- Church: Anglican Church of Australia
- Diocese: Diocese of North Queensland
- In office: 1992–1998
- Other posts: Honorary assistant bishop, Diocese of Liverpool (1999–2011) Bishop Administrator, Diocese of North Queensland (1996)

Orders
- Ordination: 1985 (deacon & priest)
- Consecration: 1992

Personal details
- Born: 17 November 1942 (age 83)
- Denomination: Anglican

= Ian Stuart (bishop) =

Ian Campbell Stuart (born 17 November 1942) is a retired bishop of the Anglican Church of Australia and the Church of England.

==Biography==
Stuart was born on 17 November 1942 to Campbell and Ruth Stuart (née Butcher).

In 1970, he graduated the University of New England, Australia with a Bachelor of Arts (BA) and Certificate in Education (CertEd). In 1972, he became a Member of the Australian College of Educators (MACE).

He married Megan Williams in 1976; they went on to have three children together.

He gained a diploma in Educational Administration (DipEdAdmin) from the University of Melbourne in 1977 and served as headmaster of Christchurch Grammar School, Melbourne, from 1977 to 1984.

While serving as principal of Trinity Anglican School, Queensland (1984–1993), he trained for the priesthood at St Barnabas College, Adelaide (starting in 1984), and was ordained both deacon and priest in 1985. He became a Fellow of the Australian Institute of Management (FAIM) in 1991 and gained a Master of Arts (MA) from Melbourne University. As an educator, he was warden of St Mark's College, James Cook University (1993–1996) and then principal of All Souls' and St Gabriel's School (1993–1998).

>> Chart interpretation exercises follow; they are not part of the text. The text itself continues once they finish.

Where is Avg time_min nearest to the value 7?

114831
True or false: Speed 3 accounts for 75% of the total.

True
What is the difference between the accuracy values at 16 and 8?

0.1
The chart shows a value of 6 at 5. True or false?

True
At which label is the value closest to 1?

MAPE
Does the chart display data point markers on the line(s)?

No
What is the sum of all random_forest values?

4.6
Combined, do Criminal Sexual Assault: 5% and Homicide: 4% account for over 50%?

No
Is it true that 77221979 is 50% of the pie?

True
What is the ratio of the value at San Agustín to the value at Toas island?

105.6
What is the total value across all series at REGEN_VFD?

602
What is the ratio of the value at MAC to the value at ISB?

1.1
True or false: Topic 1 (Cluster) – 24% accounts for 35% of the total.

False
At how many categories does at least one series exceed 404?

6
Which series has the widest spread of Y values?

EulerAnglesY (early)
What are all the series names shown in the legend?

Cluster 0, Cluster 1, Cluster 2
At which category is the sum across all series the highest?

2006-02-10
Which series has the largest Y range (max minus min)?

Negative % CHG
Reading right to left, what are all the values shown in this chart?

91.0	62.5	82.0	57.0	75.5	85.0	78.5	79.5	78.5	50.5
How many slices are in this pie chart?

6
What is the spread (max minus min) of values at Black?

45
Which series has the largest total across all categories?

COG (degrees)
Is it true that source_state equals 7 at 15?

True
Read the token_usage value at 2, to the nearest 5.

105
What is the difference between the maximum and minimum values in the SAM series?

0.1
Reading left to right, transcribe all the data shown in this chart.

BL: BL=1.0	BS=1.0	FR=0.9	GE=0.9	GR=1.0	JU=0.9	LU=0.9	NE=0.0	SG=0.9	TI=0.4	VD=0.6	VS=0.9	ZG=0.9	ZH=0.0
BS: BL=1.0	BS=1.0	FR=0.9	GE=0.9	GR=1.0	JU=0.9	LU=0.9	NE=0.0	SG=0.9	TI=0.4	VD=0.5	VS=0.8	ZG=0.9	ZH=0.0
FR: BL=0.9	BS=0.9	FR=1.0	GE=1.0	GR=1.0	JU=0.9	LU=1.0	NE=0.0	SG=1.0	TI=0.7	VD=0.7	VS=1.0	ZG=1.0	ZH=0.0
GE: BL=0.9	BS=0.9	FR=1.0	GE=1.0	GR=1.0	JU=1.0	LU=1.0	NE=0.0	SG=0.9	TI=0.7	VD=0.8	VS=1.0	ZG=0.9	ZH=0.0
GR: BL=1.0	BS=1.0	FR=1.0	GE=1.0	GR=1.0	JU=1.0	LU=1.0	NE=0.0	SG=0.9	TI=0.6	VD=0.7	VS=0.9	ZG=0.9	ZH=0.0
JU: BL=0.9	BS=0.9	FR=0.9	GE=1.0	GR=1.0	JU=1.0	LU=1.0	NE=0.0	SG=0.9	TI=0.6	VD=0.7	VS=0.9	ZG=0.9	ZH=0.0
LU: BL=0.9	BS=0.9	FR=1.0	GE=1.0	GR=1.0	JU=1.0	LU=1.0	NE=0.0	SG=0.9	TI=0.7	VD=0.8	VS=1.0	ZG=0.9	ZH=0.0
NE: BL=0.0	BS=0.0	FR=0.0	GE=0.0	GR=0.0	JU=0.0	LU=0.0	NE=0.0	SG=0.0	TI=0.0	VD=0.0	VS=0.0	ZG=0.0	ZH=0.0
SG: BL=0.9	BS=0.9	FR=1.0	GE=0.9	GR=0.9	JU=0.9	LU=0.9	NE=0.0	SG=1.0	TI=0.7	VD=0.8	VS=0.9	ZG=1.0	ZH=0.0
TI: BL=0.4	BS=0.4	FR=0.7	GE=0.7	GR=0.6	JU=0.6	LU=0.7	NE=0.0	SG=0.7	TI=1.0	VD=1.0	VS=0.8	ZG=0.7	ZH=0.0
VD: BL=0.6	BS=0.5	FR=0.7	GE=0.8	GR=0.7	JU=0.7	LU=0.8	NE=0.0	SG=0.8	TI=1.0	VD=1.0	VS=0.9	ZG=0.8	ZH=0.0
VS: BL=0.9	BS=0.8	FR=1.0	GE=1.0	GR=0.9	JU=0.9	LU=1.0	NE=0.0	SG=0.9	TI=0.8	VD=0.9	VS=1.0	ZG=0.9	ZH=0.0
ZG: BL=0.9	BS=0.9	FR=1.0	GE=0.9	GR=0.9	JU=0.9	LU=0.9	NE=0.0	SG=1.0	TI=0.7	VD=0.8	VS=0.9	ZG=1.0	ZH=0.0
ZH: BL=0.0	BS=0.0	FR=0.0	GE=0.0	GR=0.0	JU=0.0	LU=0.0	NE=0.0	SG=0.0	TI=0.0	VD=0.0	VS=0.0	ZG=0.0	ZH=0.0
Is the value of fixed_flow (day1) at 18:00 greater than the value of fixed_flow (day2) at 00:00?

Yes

Meanwhile, he served the Diocese of North Queensland as an archdeacon (1989–1992) before becoming an assistant bishop. He was consecrated as a bishop on 22 April 1992, by Peter Hollingworth, archbishop of Brisbane, to serve as assistant bishop of North Queensland, in which post he remained until 1998. In that post, he also served the diocese as bishop administrator (presumably in 1996, between the retirement of John Lewis and the arrival of Clyde Wood.)

Stuart moved to the United Kingdom. His appointment as chaplain of Liverpool Hope University College and an honorary assistant bishop in the Diocese of Liverpool was gazetted in February 1999. He remained chaplain until 2001, when he became provost of Hope Park and director of Student Services until 2005 (when the institutions gained full university status as Liverpool Hope University). From then until his January 2011 retirement, he served as an assistant/pro-vice chancellor of Student Support & Well-being.

Having retired from Hope and as an honorary assistant bishop, he has been given the honorary title of pro vice-chancellor emeritus.